## Exercise prompt
Count, in the entries, the lines with "reduce". Answer with the number only.

*** Opening of Data excerpts ***

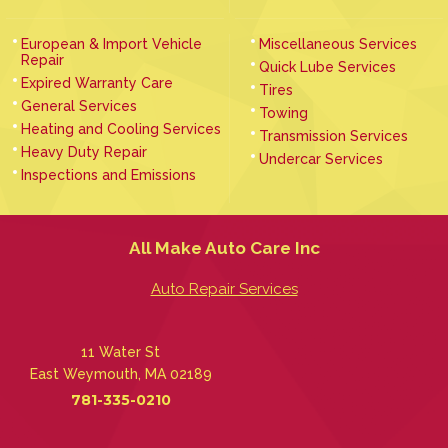
European & Import Vehicle
Miscellaneous Services
Repair
Quick Lube Services
Expired Warranty Care
Tires
General Services
Towing
Heating and Cooling Services
Transmission Services
Heavy Duty Repair
Undercar Services
Inspections and Emissions
All Make Auto Care Inc
Auto Repair Services
11 Water St
East Weymouth, MA 02189
781-335-0210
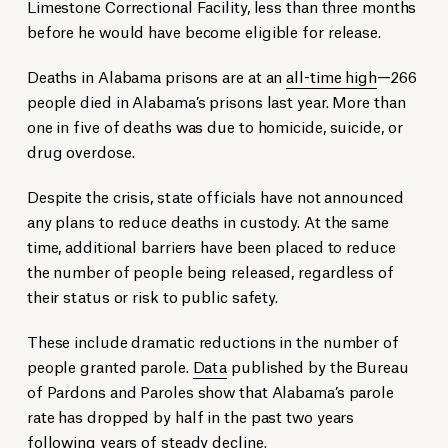
Limestone Correctional Facility, less than three months
before he would have become eligible for release.
Deaths in Alabama prisons are at an
all-time high
—
266
people died in Alabama’s prisons last year. More than
one in five of deaths was due to homicide, suicide, or
drug overdose.
Despite the crisis, state officials have not announced
any plans to reduce deaths in custody. At the same
time, additional barriers have been placed to reduce
the number of people being released, regardless of
their status or risk to public safety.
These include dramatic reductions in the number of
people granted parole.
Data
published by the Bureau
of Pardons and Paroles show that Alabama’s parole
rate has dropped by half in the past two years
following years of steady decline.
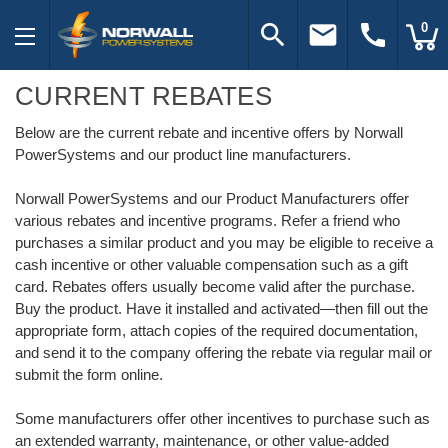
search
email
call
0
CURRENT REBATES
Below are the current rebate and incentive offers by Norwall
PowerSystems and our product line manufacturers.
Norwall PowerSystems and our Product Manufacturers offer
various rebates and incentive programs. Refer a friend who
purchases a similar product and you may be eligible to receive a
cash incentive or other valuable compensation such as a gift
card. Rebates offers usually become valid after the purchase.
Buy the product. Have it installed and activated—then fill out the
appropriate form, attach copies of the required documentation,
and send it to the company offering the rebate via regular mail or
submit the form online.
Some manufacturers offer other incentives to purchase such as
an extended warranty, maintenance, or other value-added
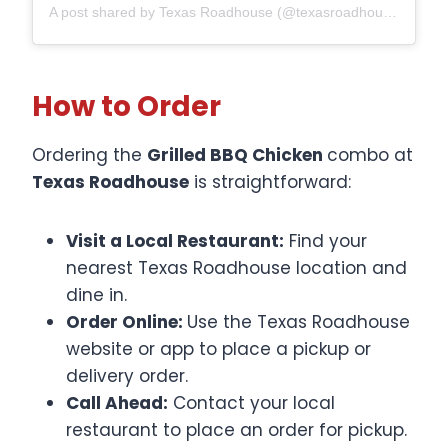
A post shared by Texas Roadhouse (@texasroadhouse)
How to Order
Ordering the
Grilled BBQ Chicken
combo at
Texas Roadhouse
is straightforward:​
Visit a Local Restaurant:
Find your
nearest Texas Roadhouse location and
dine in.​
Order Online:
Use the Texas Roadhouse
website or app to place a pickup or
delivery order.​
Call Ahead:
Contact your local
restaurant to place an order for pickup.​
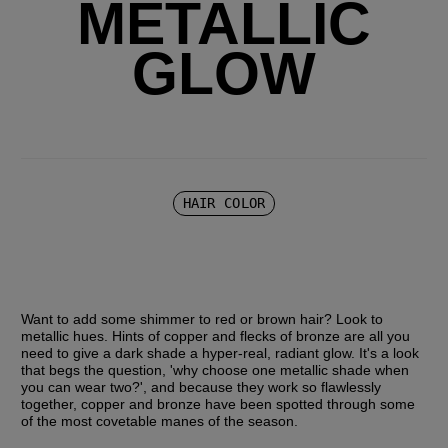
METALLIC
GLOW
HAIR COLOR
Want to add some shimmer to red or brown hair? Look to 
metallic hues. Hints of copper and flecks of bronze are all you 
need to give a dark shade a hyper-real, radiant glow. It's a look 
that begs the question, 'why choose one metallic shade when 
you can wear two?', and because they work so flawlessly 
together, copper and bronze have been spotted through some 
of the most covetable manes of the season.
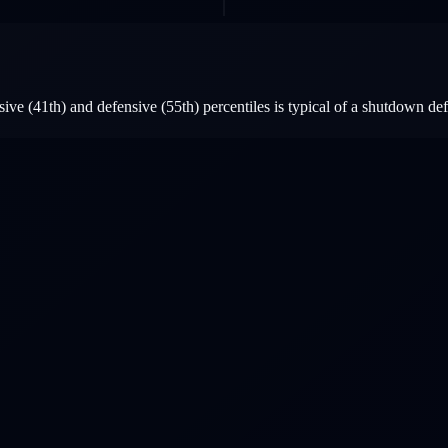
ive (41th) and defensive (55th) percentiles is typical of a shutdown d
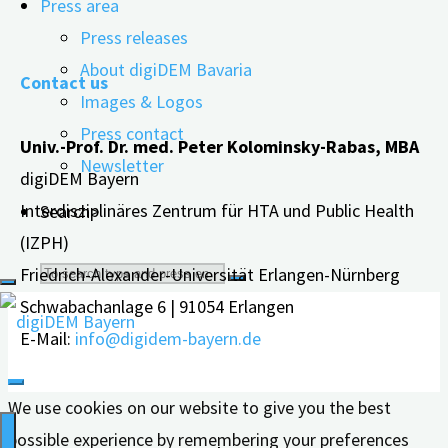
Press area
"The
read more
Press releases
Future
About digiDEM Bavaria
Contact us
of
Images & Logos
Living
Press contact
Univ.-Prof. Dr. med. Peter Kolominsky-Rabas, MBA
–
Newsletter
digiDEM Bayern
New
Interdisziplinäres Zentrum für HTA und Public Health
Search>
Forms
(IZPH)
of
Search
Friedrich-Alexander-Universität Erlangen-Nürnberg
Care
Schwabachanlage 6 | 91054 Erlangen
for
for:
E-Mail:
info@digidem-bayern.de
People
with
We use cookies on our website to give you the best
Dementia"
possible experience by remembering your preferences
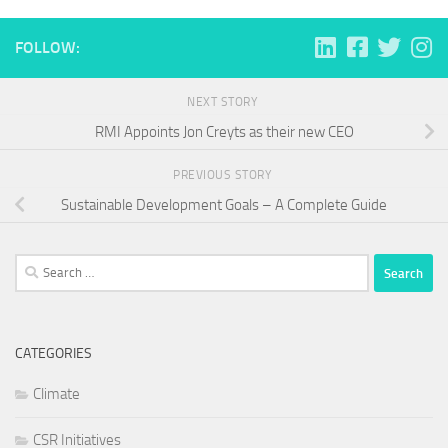
FOLLOW:
NEXT STORY
RMI Appoints Jon Creyts as their new CEO
PREVIOUS STORY
Sustainable Development Goals – A Complete Guide
Search
for:
CATEGORIES
Climate
CSR Initiatives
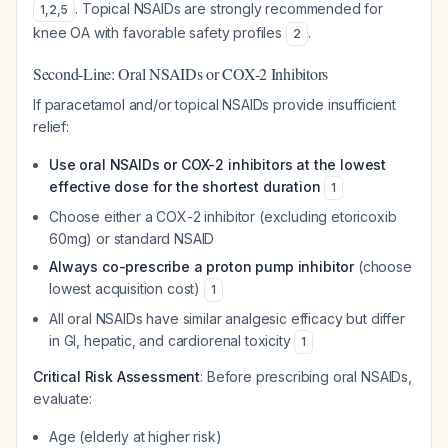
. Topical NSAIDs are strongly recommended for
1
,
2
,
5
knee OA with favorable safety profiles
.
2
Second-Line: Oral NSAIDs or COX-2 Inhibitors
If paracetamol and/or topical NSAIDs provide insufficient
relief:
Use oral NSAIDs or COX-2 inhibitors at the lowest
effective dose for the shortest duration
1
Choose either a COX-2 inhibitor (excluding etoricoxib
60mg) or standard NSAID
Always co-prescribe a proton pump inhibitor
(choose
lowest acquisition cost)
1
All oral NSAIDs have similar analgesic efficacy but differ
in GI, hepatic, and cardiorenal toxicity
1
Critical Risk Assessment
: Before prescribing oral NSAIDs,
evaluate:
Age (elderly at higher risk)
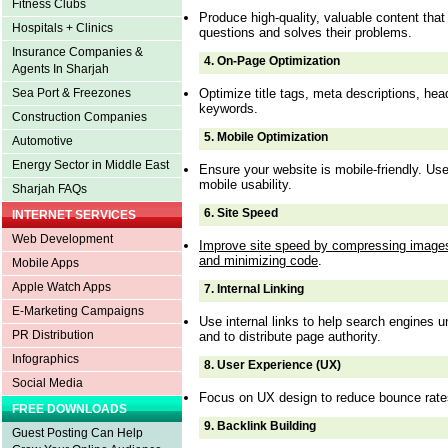
Fitness Clubs
Produce high-quality, valuable content tha
Hospitals + Clinics
questions and solves their problems.
Insurance Companies &
4.
On-Page Optimization
Agents In Sharjah
Optimize title tags, meta descriptions, he
Sea Port & Freezones
keywords.
Construction Companies
5.
Mobile Optimization
Automotive
Energy Sector in Middle East
Ensure your website is mobile-friendly. U
mobile usability.
Sharjah FAQs
6.
Site Speed
INTERNET SERVICES
Web Development
Improve site speed by compressing images
and minimizing code
.
Mobile Apps
Apple Watch Apps
7.
Internal Linking
E-Marketing Campaigns
Use internal links to help search engines u
PR Distribution
and to distribute page authority.
Infographics
8.
User Experience (UX)
Social Media
Focus on UX design to reduce bounce rate
FREE DOWNLOADS
9.
Backlink Building
Guest Posting Can Help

*** Close of Data excerpts ***

## Answer for this exercise
3